How many people in the Valleys drove a silver Jag?

“Sure,” he said. He watched as Murphy went through the revolving glass doors to the hotel reception, then he moved his car to an out-of-the-way parking space while he gave himself a moment to think about what to do.

His brother-in-law Phillip was probably in the hotel bar.

What he had to say to Phillip didn’t need an audience, but a car park was hardly the place for the discussion he wanted to have.

The problem was solved when Phillip and another man came out of the hotel.

The other man veered off, leaving Phillip alone.

Deryn jumped out of his car and planted himself in front of his brother-in-law.

“I want to talk to you,” he said.

“What if I don’t want to talk to you, little bro?

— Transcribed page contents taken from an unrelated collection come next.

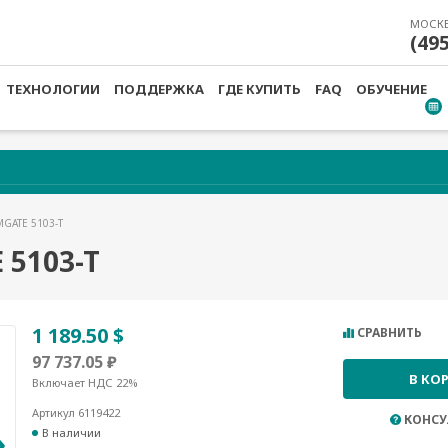
МОСК
(49
ТЕХНОЛОГИИ
ПОДДЕРЖКА
ГДЕ КУПИТЬ
FAQ
ОБУЧЕНИЕ
MGATE 5103-T
5103-T
1 189.50 $
СРАВНИТЬ
97 737.05 ₽
В КО
Включает НДС 22%
Артикул 6119422
КОНСУ
В наличии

” Phillip said. Phillip was married to Deryn’s oldest sister, which made him fifteen years older than Deryn.

He was a big fleshy bruiser of a man, with a Donald Trump tan and the kind of stomach that demanded custom-made suits.

Deryn’s father had made a big deal of welcoming Phillip to the family when he married Branwen, and he had referred to Deryn as 'little bro’ ever since.

Deryn hated it, but objecting would only make things worse.

“Two people died this morning, and left a baby an orphan. Fentanyl mixed with heroin is my best guess,” Deryn said.

“Too bad, so sad. Shit happens.” Phillip shrugged.

Deryn fell a chill, and it wasn’t only the cooling evening air. “If there’s a batch of fentanyl-enhanced heroin going round, then more people are going to die.”

“No one makes them take the stuff. They’re junkies. That’s what junkies do. If a bit of something extra gives them a better high, who am I to stand in their way?” Phillip said.

“You might get away with two dead bodies, but any more and the spotlight is going to be on the valley.”

“Then it will be up to you to switch it off, won’t it?”

“Not this time. Not when people are dying.”

“Really, little bro? Because it won’t bother me if the spotlight turns on to you. It won’t bother me at all. You’ve addressed the problem before, you can address it again. Get it? Address the problem.”

Phillip leaned against his car, legs wide and a grin on his face. Everything about his posture spoke of confidence that Deryn would do what he wanted.

Deryn stepped into Phillip’s personal space. “Get that stuff off the streets,” he hissed.

“Or?” Phillip said.

Deryn’s fists clenched without conscious thought and the desire to punch the man in front of him was almost overwhelming. Instead, he walked back to his own car and drove away, hearing Phillip’s laughter behind him.